# Multi-process training

Multi-process usage of `tiledbsoma_ml.ExperimentDataset` includes both:
* using the [`torch.utils.data.DataLoader`] with 1 or more workers (i.e., with an argument of `n_workers=1` or greater)
* using a multi-process training configuration, such as [`DistributedDataParallel`]

In these configurations, `ExperimentDataset` will automatically partition data across workers. However, when using `shuffle=True`, there are several things to keep in mind:

1. All worker processes must share the same random number generator `seed`, ensuring that all workers shuffle and partition the data in the same way.
2. To ensure that each epoch returns a _different_ shuffle, the caller must set the epoch, using the `set_epoch` API. This is identical to the behavior of [`torch.utils.data.distributed.DistributedSampler`].

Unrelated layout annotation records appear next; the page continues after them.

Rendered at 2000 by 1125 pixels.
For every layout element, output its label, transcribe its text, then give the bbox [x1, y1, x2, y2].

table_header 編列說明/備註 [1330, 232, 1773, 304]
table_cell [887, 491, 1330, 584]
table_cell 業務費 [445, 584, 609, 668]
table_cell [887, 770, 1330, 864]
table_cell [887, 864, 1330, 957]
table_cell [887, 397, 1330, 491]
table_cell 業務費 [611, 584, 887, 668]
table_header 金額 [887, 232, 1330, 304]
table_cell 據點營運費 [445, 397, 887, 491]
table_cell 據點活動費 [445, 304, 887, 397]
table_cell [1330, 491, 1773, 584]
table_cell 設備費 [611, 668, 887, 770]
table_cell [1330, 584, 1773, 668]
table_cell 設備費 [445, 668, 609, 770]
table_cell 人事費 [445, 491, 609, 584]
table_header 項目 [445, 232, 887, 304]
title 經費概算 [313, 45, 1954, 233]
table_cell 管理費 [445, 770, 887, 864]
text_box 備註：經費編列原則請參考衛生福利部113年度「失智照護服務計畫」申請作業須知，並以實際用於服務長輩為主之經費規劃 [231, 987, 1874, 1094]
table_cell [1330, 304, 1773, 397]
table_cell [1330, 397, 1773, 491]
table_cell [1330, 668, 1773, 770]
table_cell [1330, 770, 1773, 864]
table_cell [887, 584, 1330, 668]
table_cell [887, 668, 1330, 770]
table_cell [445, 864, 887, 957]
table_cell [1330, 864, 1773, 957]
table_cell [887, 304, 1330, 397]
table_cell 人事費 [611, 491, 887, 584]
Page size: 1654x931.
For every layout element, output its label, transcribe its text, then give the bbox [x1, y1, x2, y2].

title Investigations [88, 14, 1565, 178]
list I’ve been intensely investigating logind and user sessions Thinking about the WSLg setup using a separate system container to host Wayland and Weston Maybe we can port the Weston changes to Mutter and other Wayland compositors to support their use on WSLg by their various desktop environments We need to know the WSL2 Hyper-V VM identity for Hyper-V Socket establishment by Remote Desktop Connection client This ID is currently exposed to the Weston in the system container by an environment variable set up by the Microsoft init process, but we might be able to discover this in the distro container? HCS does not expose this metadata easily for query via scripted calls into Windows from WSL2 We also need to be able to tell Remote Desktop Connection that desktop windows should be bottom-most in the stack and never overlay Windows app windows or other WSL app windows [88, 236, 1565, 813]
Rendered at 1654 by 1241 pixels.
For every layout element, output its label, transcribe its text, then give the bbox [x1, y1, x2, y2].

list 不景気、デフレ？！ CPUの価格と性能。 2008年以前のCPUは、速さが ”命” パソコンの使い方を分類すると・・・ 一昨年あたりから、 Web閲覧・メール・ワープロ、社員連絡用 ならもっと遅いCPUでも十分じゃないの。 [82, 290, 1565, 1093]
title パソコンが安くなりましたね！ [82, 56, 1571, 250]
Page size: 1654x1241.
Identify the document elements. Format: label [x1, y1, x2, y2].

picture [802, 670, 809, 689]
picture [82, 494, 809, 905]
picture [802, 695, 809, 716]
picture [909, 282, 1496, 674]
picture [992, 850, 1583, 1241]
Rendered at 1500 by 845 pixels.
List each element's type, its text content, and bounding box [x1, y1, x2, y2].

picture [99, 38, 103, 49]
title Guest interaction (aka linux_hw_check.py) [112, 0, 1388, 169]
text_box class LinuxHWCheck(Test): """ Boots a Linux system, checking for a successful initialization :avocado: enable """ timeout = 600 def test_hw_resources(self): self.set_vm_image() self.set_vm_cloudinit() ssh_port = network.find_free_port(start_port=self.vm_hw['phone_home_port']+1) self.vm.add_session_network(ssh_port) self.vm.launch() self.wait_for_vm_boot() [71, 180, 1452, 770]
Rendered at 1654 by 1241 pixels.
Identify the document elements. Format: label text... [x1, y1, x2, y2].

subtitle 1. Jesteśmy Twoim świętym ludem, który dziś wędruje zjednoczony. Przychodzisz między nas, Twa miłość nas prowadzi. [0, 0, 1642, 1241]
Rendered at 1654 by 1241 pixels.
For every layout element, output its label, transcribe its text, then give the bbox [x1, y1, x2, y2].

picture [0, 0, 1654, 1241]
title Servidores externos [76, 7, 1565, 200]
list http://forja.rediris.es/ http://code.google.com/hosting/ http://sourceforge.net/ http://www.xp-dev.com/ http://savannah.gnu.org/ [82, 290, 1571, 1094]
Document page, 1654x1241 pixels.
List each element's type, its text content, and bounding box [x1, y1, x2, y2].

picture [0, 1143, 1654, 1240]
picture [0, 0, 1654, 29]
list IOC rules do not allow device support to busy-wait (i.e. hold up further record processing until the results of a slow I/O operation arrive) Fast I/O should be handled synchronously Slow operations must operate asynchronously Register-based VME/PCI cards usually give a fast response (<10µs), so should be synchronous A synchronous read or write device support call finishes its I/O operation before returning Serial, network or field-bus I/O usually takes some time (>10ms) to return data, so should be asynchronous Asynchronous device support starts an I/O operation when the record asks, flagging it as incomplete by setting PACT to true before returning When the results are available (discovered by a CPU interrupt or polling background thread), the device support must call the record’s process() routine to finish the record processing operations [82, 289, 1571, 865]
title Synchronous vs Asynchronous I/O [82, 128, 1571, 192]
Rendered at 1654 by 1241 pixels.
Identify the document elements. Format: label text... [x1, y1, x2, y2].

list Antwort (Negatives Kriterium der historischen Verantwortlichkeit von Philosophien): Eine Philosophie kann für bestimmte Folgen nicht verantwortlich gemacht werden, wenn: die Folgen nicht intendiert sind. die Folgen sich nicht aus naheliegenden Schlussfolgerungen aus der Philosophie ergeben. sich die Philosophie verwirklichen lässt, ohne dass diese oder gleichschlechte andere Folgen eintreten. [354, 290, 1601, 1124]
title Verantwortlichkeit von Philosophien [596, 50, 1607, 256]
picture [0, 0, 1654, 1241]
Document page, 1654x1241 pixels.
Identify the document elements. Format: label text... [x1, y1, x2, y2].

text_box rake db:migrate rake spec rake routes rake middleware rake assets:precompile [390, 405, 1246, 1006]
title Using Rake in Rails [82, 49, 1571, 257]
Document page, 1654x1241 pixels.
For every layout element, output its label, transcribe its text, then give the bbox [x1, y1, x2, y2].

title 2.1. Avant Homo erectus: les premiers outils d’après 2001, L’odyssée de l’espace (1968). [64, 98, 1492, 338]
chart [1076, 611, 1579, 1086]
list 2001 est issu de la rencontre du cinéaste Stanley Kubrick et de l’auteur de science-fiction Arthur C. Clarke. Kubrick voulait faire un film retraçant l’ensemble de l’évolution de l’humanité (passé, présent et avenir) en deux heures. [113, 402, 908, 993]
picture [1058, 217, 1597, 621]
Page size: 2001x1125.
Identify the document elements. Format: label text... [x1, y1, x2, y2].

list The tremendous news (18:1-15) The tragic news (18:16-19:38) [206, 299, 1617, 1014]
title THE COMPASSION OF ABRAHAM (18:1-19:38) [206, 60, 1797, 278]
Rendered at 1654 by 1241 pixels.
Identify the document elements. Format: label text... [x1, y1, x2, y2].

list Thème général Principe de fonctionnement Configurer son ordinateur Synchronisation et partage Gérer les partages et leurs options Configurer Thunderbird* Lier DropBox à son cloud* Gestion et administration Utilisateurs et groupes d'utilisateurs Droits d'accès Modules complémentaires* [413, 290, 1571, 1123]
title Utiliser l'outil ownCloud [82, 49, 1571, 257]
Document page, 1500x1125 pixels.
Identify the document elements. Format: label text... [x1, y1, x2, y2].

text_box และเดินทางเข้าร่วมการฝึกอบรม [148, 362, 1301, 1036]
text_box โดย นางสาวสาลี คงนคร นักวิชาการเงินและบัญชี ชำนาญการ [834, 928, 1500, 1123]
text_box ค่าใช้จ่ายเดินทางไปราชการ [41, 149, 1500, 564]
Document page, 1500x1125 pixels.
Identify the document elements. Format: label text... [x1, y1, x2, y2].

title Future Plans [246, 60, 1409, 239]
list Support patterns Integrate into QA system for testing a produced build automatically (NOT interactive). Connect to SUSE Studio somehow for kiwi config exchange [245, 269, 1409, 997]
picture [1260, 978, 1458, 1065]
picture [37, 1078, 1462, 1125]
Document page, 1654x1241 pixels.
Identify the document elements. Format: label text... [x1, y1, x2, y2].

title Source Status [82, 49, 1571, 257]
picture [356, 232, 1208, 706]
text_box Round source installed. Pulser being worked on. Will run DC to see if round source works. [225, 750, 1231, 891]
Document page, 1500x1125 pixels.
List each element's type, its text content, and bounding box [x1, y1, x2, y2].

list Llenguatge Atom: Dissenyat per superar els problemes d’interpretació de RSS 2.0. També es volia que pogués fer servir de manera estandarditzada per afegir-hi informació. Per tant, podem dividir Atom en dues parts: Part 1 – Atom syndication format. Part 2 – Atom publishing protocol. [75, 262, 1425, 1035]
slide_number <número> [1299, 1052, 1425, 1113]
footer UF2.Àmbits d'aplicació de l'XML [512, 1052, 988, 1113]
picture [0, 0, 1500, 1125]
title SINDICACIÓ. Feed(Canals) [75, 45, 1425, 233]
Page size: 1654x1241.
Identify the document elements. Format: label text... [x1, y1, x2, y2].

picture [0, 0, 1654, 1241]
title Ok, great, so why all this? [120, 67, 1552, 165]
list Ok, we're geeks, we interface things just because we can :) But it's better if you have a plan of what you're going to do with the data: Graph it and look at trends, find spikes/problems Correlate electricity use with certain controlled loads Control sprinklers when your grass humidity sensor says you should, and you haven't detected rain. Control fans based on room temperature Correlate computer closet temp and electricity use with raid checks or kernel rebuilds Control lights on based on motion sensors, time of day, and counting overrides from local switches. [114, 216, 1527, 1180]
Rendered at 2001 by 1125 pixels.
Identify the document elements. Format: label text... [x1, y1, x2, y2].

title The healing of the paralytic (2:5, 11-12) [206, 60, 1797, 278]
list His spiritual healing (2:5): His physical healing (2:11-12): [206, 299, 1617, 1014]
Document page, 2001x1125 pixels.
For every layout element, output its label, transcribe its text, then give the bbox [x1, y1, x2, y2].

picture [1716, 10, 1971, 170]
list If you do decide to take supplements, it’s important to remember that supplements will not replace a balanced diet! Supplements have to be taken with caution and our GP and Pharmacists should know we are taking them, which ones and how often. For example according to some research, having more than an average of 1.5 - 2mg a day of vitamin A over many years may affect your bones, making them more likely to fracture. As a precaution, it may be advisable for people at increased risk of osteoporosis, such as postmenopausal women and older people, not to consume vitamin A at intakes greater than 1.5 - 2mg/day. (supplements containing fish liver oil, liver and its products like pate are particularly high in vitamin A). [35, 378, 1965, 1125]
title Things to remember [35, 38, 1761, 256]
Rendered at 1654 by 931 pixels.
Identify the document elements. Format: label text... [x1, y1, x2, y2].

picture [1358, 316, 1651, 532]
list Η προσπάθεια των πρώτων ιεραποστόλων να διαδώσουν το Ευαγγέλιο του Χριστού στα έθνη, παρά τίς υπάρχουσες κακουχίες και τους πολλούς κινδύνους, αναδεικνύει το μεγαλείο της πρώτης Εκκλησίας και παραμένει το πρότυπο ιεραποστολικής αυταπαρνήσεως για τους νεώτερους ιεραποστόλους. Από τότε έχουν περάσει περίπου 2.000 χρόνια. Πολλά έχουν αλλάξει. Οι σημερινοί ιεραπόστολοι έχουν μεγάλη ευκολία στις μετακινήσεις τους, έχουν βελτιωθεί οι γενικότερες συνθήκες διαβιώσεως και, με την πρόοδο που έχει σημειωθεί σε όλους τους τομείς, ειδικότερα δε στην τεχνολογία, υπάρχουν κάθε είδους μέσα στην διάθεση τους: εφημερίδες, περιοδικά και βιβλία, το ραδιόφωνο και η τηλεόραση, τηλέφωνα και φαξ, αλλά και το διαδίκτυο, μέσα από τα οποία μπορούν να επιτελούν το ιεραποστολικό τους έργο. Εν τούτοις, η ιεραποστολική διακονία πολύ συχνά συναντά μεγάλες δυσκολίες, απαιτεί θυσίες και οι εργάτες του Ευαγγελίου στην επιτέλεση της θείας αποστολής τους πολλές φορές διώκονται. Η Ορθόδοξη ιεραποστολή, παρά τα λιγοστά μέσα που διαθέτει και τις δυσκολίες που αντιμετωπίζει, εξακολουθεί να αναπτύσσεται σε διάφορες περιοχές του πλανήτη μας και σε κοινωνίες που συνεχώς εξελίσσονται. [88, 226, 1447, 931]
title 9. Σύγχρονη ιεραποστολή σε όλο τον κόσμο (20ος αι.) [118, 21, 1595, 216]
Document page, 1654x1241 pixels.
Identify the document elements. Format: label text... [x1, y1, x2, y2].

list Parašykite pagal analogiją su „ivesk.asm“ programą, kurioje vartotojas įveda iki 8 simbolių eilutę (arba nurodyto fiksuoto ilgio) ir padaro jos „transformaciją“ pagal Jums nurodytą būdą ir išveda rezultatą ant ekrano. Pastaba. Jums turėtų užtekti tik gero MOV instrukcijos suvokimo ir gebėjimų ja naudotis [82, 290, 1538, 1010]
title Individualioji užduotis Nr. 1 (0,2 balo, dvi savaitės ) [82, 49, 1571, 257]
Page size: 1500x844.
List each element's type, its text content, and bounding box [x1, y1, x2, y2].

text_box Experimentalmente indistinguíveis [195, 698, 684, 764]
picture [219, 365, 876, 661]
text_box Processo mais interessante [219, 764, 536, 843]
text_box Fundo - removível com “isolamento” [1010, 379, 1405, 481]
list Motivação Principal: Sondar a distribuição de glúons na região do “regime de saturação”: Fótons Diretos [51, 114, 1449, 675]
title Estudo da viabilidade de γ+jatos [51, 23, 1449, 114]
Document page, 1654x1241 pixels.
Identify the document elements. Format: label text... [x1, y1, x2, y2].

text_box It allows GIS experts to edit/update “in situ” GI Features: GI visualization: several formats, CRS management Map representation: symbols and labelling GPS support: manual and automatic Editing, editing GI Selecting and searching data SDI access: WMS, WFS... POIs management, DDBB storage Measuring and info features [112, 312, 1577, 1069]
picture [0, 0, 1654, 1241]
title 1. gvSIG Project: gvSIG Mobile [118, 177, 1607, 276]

[DataLoader]: https://pytorch.org/docs/stable/data.html
[`torch.utils.data.DataLoader`]: https://pytorch.org/docs/stable/data.html#torch.utils.data.DataLoader
[`torch.utils.data.distributed.DistributedSampler`]: https://pytorch.org/docs/stable/data.html#torch.utils.data.distributed.DistributedSampler
[`DistributedDataParallel`]: https://pytorch.org/docs/stable/generated/torch.nn.parallel.DistributedDataParallel.html

[Papermill] parameters:

[Papermill]: https://papermill.readthedocs.io/

In [1]:
import os

tissue = "tongue"
n_epochs = 20
census_version = "2024-07-01"
batch_size = 128
learning_rate = 1e-5
num_workers = 2

In [2]:
from tiledbsoma import AxisQuery, Experiment, SOMATileDBContext
from sklearn.preprocessing import LabelEncoder

from tiledbsoma_ml import ExperimentDataset

CZI_Census_Homo_Sapiens_URL = f"s3://cellxgene-census-public-us-west-2/cell-census/{census_version}/soma/census_data/homo_sapiens/"

experiment = Experiment.open(
    CZI_Census_Homo_Sapiens_URL,
    context=SOMATileDBContext(tiledb_config={"vfs.s3.region": "us-west-2", "vfs.s3.no_sign_request": "true"}),
)
obs_value_filter = f"tissue_general == '{tissue}' and is_primary_data == True"

with experiment.axis_query(
    measurement_name="RNA", obs_query=AxisQuery(value_filter=obs_value_filter)
) as query:
    obs_df = query.obs(column_names=["cell_type"]).concat().to_pandas()
    cell_type_encoder = LabelEncoder().fit(obs_df["cell_type"].unique())

experiment_dataset = ExperimentDataset(
    query,
    layer_name="raw",
    obs_column_names=["cell_type"],
    batch_size=batch_size,
    shuffle=True,
)

In [3]:
import torch

class LogisticRegression(torch.nn.Module):
    def __init__(self, input_dim, output_dim):
        super(LogisticRegression, self).__init__()
        self.linear = torch.nn.Linear(input_dim, output_dim)

    def forward(self, x):
        outputs = torch.sigmoid(self.linear(x))
        return outputs
    

def train_epoch(model, train_dataloader, loss_fn, optimizer, device):
    model.train()
    train_loss = 0
    train_correct = 0
    train_total = 0

    for X_batch, obs_batch in train_dataloader:
        optimizer.zero_grad()

        X_batch = torch.from_numpy(X_batch).float().to(device)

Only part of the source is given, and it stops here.